Si racconta che Federico Guglielmo IV, re di Prussia, grande amatore della scienza, fosse solito chiedere al suo astronomo di corte: “Herr Argelander, c’è qualcosa di nuovo che accade nel cielo?”. E che un giorno l’astronomo, a corto di scoperte sensazionali da offrire al sovrano, rispose a sua volta con una domanda, tanto coraggiosa quanto profonda: “Sua Maestà conosce già tutte le vecchie cose?”. Questo l’interrogativo alla base di A spasso nella fisica moderna. Le idee e gli scienziati (Castelvecchi 2025), opera corale di Massimo Cencini, Andrea Puglisi, Davide Vergni e Angelo Vulpiani, esponenti di spicco della scuola romana di fisica e membri del gruppo di ricerca TNT: in un’epoca di divulgazione scientifica dominata dalla ricerca dell’“effetto wow”, gli autori hanno compiuto una scelta radicale e controcorrente, scegliendo deliberatamente di evitare i sentieri più battuti e spettacolari – buchi neri, stringhe, gatti di Schrödinger – per invitare il lettore in un viaggio ben più essenziale, un’esplorazione della fisica che governa il nostro mondo, quello più quotidiano, quello che Ennio Flaiano, in una folgorante battuta citata nel libro, definì “l’infinitamente medio”. Il libro è dunque non solo un testo di divulgazione, ma un vero e proprio manifesto metodologico, che tra le altre cose critica implicitamente un modello di comunicazione della scienza che privilegia la meraviglia momentanea a scapito della comprensione duratura: prima di guardare alle frontiere più estreme dell’universo, ci suggeriscono gli autori, dovremmo assicurarci di aver compreso le fondamenta su cui poggia la nostra realtà quotidiana.

A spasso nella fisica moderna. Le idee e gli scienziati (Castelvecchi 2025)

Per raccontare il groviglio di intuizioni, errori, vicoli ciechi, retromarce e connessioni inaspettate che è la scienza (molto più di quanto non sia la “linea retta” che i positivisti volevano farci credere), gli autori hanno scelto di organizzare il volume in 29 voci in ordine alfabetico, da “Atomi” a “Volterra”, pensate, come suggerisce il nome del libro, non necessariamente per una lettura sequenziale ma per una “passeggiata casuale”, termini che evocano il processo del random walk, una formalizzazione matematica molto usata nella fisica moderna. Più che un vezzo stilistico, questa architettura è uno strumento cognitivo che incarna una delle idee filosofiche più potenti sulla scienza, e cioè il fatto, per dirla con Henri Poincaré, che “la scienza è costruita con fatti così come una casa è costruita con pietre, ma una raccolta di fatti non è una scienza più di quanto un mucchio di pietre sia una casa”. Il libro fornisce allora le pietre – i concetti, le biografie, le equazioni – ma invita il lettore a diventare l’architetto della propria conoscenza. I “possibili percorsi di lettura” suggeriti in un grafico all’inizio del volume non sono sentieri obbligati, ma progetti per costruire connessioni tra le pietre.

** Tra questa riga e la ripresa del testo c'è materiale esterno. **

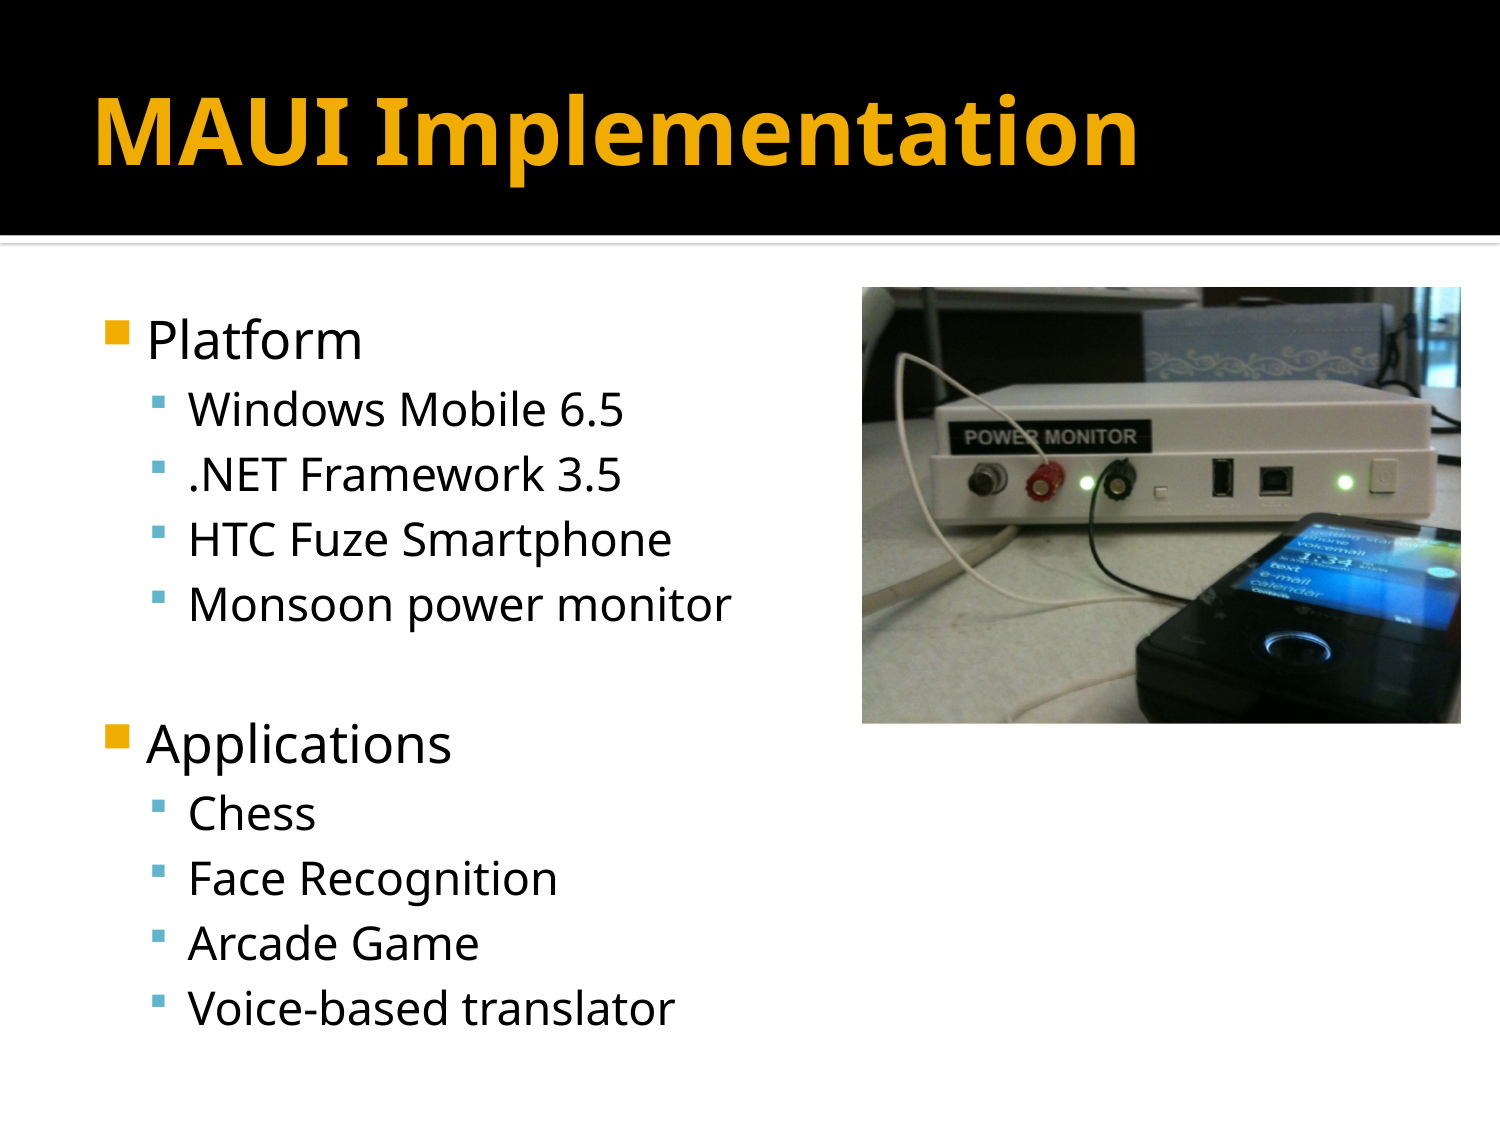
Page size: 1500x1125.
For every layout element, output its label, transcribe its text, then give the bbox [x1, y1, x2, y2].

Ma c’è anche dell’altro. Nell’era dei Big Data e dell’intelligenza artificiale, in cui spesso ci si sofferma troppo sulle correlazioni e poco sulle causalità, il libro ricorda con forza l’importanza delle ipotesi, delle verifiche, delle conferme e delle falsificazioni – un’ode alla riflessione che è alla base del vero pensiero scientifico. La scienza, ricorda Giuseppe Mussardo nella prefazione, “ha bisogno necessariamente dei suoi tempi, dei ritmi lenti dettati dalle discussioni, dal controllo accurato delle ipotesi, dal gusto di arrivare con chiarezza e pazienza fino al fondo delle cose”. Intraprendere la “passeggiata” significa allora imparare a vedere il mondo con gli occhi di un fisico, con un senso di meraviglia per l’ordine nascosto sotto l’apparente caos, un profondo rispetto per la complessità e una curiosità appassionata per le storie, umane e cosmiche, che la natura ha ancora da raccontare.